LLM Performance in Medical Journal Peer Review Triage
- •Ministral 3 14B model showed 37.0% agreement with medical journal editorial decisions in peer review study.
- •AI displayed systematic revision bias, recommending revisions for 61.1% of evaluated manuscripts.
- •Model achieved 90.5% positive predictive value when recommending rejection, suggesting utility for initial manuscript screening.
A study published in the American Journal of Sports Medicine on July 12, 2026, evaluated the ability of a large language model (LLM) to assist in the peer review process. Researchers analyzed 54 manuscripts submitted between September 2024 and October 2024 using a locally deployed Ministral 3 14B model. The AI generated a categorical recommendation and a numerical score (0-100) for each submission to compare against human editorial decisions.
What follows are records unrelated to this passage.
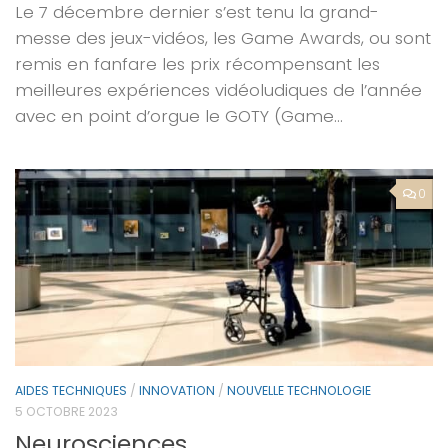
Le 7 décembre dernier s’est tenu la grand-
messe des jeux-vidéos, les Game Awards, ou sont
remis en fanfare les prix récompensant les
meilleures expériences vidéoludiques de l’année
avec en point d’orgue le GOTY (Game...
0
AIDES TECHNIQUES
/
INNOVATION
/
NOUVELLE TECHNOLOGIE
5 OCTOBRE 2023
Neurosciences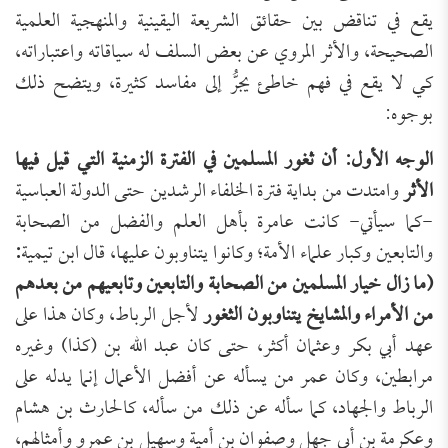
يقع في تناقض بين حقائق الشريعة اليقينية والمنهجية العلمية
الصحيحة، والأثر المروي عن بعض السلف له سياقاته واعتباراته،
كي لا يقع في فهم خاطئ يجرُّ إلى مفاسد كثيرة، ويتضح ذلك
بوجوه:
الوجه الأول: أن ثغور المسلمين في الفترة الزمنية التي قيل فيها
الأثر
وامتدت من بداية فترة الخلفاء الرشدين حتى الدولة العباسية
-كما سيأتي- كانت عامرة بأهل العلم والفضل من الصحابة
والتابعين وكبار علماء الأمة؛ وكانوا يتناوبون عليها، قال ابن تيمية
:
(ما زال خيار المسلمين من الصحابة والتابعين وتابعيهم من بعدهم
من الأمراء والمشايخ يتناوبون الثغور
لأجل الرباط، وكان هذا على
عهد أبي بكر وعثمان أكثر، حتى كان عبد الله بن (كذا) وغيره
مرابطين، وكان عمر من يسأله عن أفضل الأعمال إنما يدله على
الرباط والجهاد، كما سأله عن ذلك من سأله، كالحارث بن هشام
وعكرمة بن أبي جهل وصفوان بن أمية وسهيل بن عمرو وأمثالهم،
Results showed that pooled human reviewers reached 42.4% agreement with final decisions (κ = 0.181). The AI model exhibited slight, nonsignificant agreement at 37.0% (κ = 0.126), displaying a "revision bias" where it recommended revision for 61.1% of manuscripts, despite 72.7% of those ultimately being rejected or cascaded. However, the AI demonstrated potential as a triage tool; when the model recommended rejection or cascade, 90.5% of manuscripts received such a final decision, yielding a positive predictive value (PPV) of 90.5% and 81.8% specificity. Furthermore, manuscripts receiving an AI score under 70 were rejected or cascaded 88.0% of the time. The authors concluded that while AI cannot replace human nuanced judgment, its high PPV for rejections suggests utility for exploratory screening.